**What this exercise asks**
(1) Extract the passage of the tweeter pod thread from "nobody seemed to" to "mounting hole smaller.", copied word for word.
(2) In the tweeter pod thread, what did papacueball make the tweeter rings from?

**Document section**
You might want to check threads from CaptainObvious ... he has had some good experiences with PVC pipes and small drivers.


----------



## m3dia_lab

nice! also nice to see another mazda 3 owner (i want a speed )


----------



## meelo

sorry if i sound retarded....but i it's just press fit in right?...nothing to really secure it besides pressure?


----------



## WhiteFiver

Looks amazing! Definitely going to be doing this in my G5, once I decide what tweeter I'm going with.


----------



## lucas569

so what kind of improvements in sound did u hear? 

id imagine they woul dbe pretty strong on axis like this...


----------



## snaimpally

meelo said:


> sorry if i sound retarded....but i it's just press fit in right?...nothing to really secure it besides pressure?


You mean securing the tweeter inside the pod? If the tweeter doesn't fit snug, use some electrical tape or the cloth side of a velcro strip arounnd the tweeter (or the inside of the pod). Also, if you pull any slack from the speaker wire to the tweeter, it will prevent the tweeter from moving as well.


----------



## snaimpally

lucas569 said:


> so what kind of improvements in sound did u hear?
> 
> id imagine they woul dbe pretty strong on axis like this...


The stage was quite nice. The best thing is to try different angles until you find one that works best and then use that. The pods can also be used in other locations besides the A-pillars. For example, you can use the pods with sail panels as well.


----------



## papacueball

I got mine done today. 

First, I made some rings from a cheap cutting board, using a 2.5'' and a 1.75'' hole saw, and attached my tweeters to them with some small allen head screws.


















I drilled three countersunk holes in the side of each cap, and used those holes to drill pilot holes in the rings.









The screws that hold the rings in place are some spare pickguard screws from a guitar project from a while back.









A few coats of semi-gloss black, and in they go.


----------



## blackedout

Very nice!


----------



## Killa Camry

WHY DIDNT I THINK IOF THT!


----------



## turbo5upra

nobody seemed to want my dls mid's so I ran with this idea the other night.... working out great so far! just gotta finish spraying them,... I put some pipe on the inside to make the mounting hole smaller.


----------



## tronik

Definitely need to give this a shot w/ my tweeters at some point.


----------



## asc55

would love to see an install on sail panels with these.


----------



## less

It wouldn't be hard to glue them in if you wanted to... someone posted some glue that is supposed to work really well with plastic that just came out recently - if you have plastic bodies. I made pods like this several years ago but used hole saws, a dremel and a router to make them out of oak... they worked great for a two way. Not all tweeters are going to sound good on axis and up top - as someone mentioned, in your face. You may want to expirement with your tweeters prior to cutting the cups and try facing them directly toward each other, slightly off axis and on axis before locking them in. 

Nice time saver going with the cup - another idea straight out of a twisted mind like mine (only better). I was actually looking at PVC angled tubes that were 6" wide and toying with mounting mids in them until I came to my senses!

Ultimately, I ended up going three way though and the mid and tweeter need to be near each other for good imaging in a three way. Thankfully a friend shared a little info with me and I'll have some new options here soon that I expect to yield great results.

Less


----------



## audiorailroad

a dome mid is another thought.

**Supplied information**
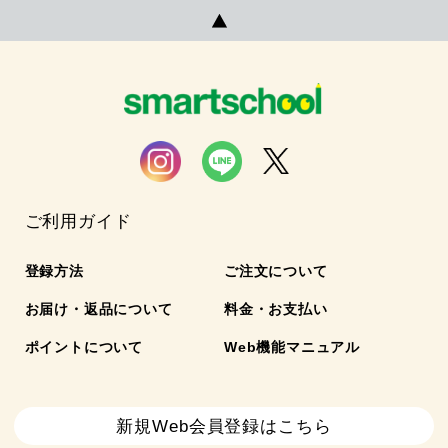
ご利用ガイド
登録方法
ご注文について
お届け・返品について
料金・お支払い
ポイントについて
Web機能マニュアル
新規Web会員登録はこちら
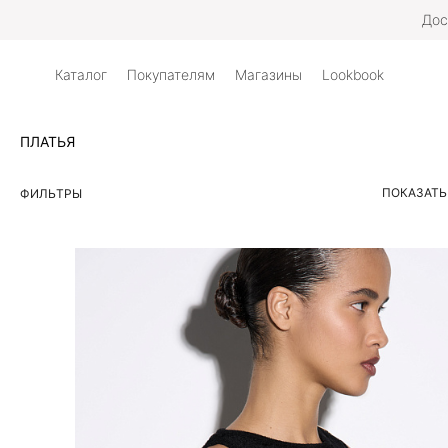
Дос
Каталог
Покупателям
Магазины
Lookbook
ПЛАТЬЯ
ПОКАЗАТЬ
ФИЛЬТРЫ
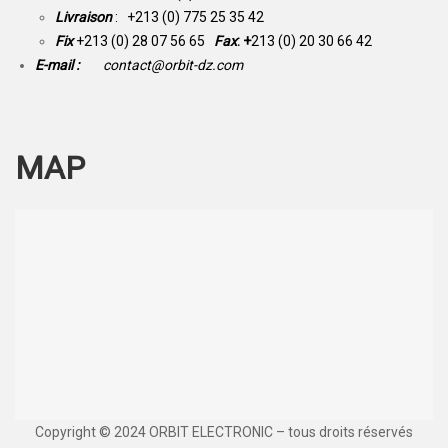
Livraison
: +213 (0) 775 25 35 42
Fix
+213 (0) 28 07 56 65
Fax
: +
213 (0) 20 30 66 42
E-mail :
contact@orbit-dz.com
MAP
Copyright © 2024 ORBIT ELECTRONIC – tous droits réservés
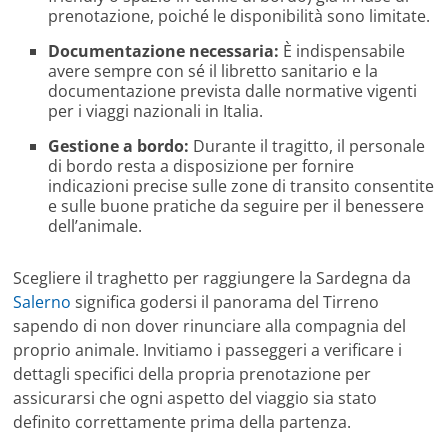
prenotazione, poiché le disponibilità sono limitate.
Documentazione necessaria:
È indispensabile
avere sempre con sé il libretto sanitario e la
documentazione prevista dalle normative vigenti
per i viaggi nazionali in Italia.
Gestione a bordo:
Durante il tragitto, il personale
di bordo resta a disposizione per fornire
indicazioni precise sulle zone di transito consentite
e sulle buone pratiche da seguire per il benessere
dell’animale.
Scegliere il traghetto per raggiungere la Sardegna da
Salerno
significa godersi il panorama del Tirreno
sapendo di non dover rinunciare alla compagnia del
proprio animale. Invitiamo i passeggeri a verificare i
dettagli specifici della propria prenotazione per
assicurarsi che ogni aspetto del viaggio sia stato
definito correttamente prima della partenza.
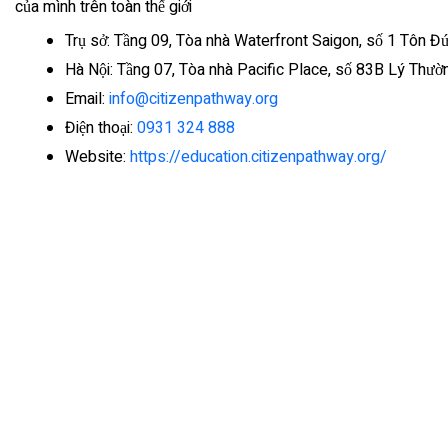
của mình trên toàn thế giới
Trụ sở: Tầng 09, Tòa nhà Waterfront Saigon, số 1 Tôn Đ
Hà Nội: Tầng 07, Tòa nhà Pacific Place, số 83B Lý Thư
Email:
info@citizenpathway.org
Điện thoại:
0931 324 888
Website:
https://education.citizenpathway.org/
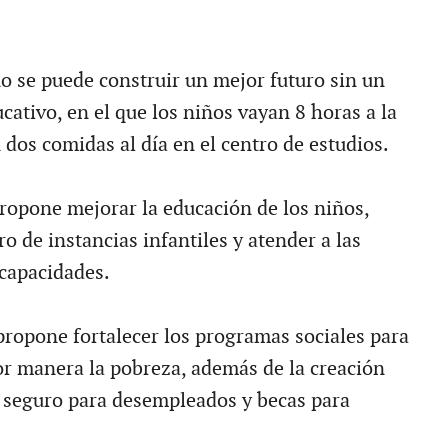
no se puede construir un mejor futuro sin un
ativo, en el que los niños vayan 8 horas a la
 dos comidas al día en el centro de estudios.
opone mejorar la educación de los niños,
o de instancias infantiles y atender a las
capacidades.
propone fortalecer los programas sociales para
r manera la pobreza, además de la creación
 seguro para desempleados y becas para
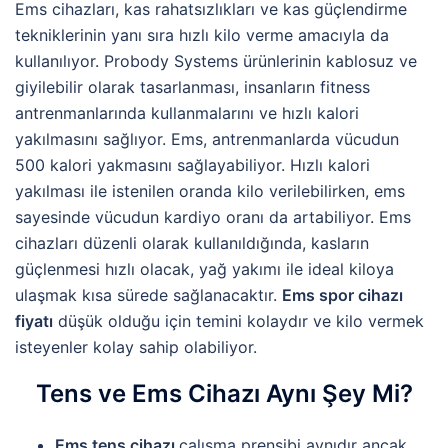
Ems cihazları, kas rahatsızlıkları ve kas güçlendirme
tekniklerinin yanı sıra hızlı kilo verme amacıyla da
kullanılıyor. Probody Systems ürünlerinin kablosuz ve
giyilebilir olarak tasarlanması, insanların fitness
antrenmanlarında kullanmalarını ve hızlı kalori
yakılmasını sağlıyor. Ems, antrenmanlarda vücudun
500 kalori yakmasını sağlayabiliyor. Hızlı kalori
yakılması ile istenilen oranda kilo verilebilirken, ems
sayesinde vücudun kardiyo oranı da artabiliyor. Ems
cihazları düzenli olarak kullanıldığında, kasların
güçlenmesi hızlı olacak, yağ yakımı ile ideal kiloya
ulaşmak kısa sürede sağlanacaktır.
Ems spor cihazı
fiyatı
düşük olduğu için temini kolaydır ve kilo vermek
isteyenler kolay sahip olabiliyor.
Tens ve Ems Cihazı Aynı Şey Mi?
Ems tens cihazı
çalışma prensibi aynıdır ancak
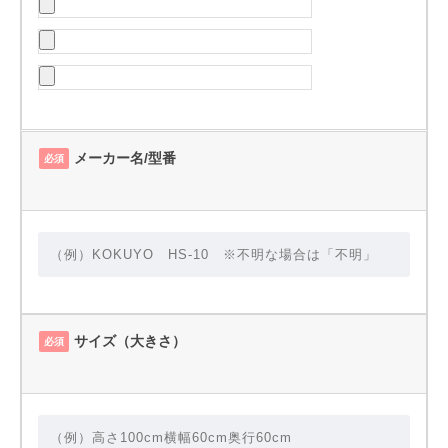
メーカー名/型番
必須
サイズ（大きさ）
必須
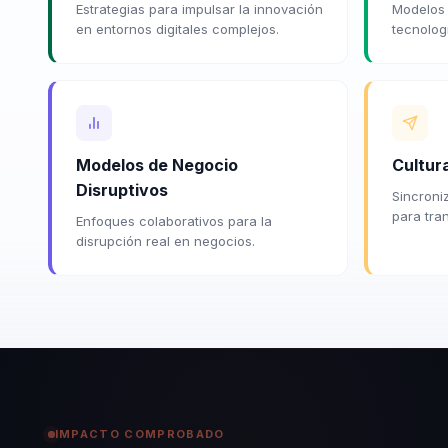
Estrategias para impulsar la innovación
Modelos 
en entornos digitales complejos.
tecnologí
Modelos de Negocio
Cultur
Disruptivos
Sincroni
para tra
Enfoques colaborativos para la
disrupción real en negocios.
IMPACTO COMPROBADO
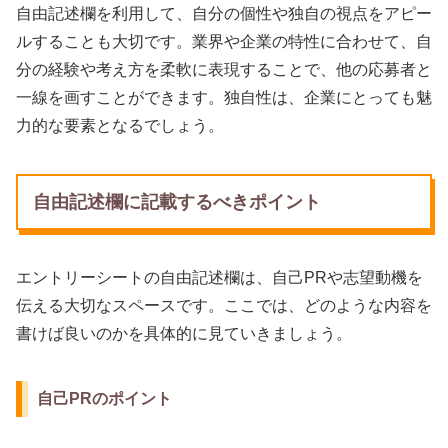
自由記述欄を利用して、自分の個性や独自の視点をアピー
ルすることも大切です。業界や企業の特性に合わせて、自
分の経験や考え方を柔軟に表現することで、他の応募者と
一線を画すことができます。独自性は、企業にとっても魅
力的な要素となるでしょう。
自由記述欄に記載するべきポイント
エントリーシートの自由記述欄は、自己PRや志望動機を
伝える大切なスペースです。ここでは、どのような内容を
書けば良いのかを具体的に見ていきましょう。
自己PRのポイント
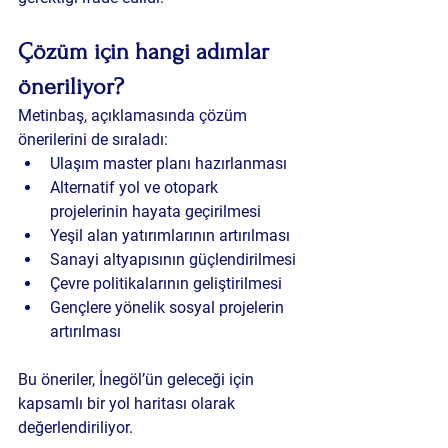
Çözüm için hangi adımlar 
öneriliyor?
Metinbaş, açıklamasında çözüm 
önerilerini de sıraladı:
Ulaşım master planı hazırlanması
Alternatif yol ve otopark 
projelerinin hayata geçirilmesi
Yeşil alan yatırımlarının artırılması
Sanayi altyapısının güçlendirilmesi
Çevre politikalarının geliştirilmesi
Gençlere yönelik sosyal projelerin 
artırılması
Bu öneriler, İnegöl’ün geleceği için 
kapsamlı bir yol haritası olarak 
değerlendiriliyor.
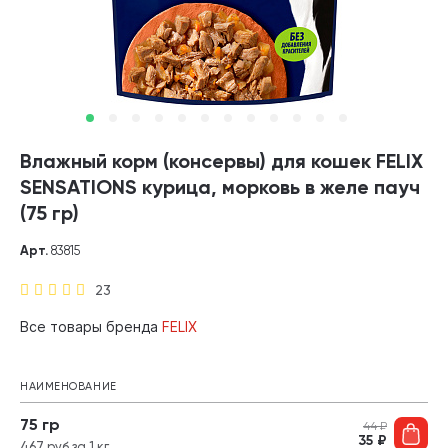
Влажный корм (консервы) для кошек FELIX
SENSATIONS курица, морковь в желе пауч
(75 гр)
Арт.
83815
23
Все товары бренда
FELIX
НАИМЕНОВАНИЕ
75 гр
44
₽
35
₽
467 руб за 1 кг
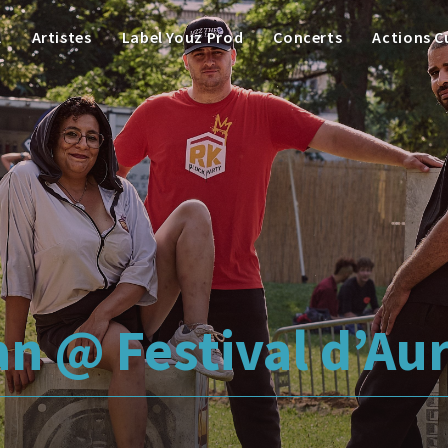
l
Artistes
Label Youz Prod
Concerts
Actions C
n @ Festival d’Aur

**Solutions to each task**
(1)
nobody seemed to want my dls mid's so I ran with this idea the other night.... working out great so far! just gotta finish spraying them,... I put some pipe on the inside to make the mounting hole smaller.

(2) A cheap cutting board, cut with a 2.5'' and a 1.75'' hole saw.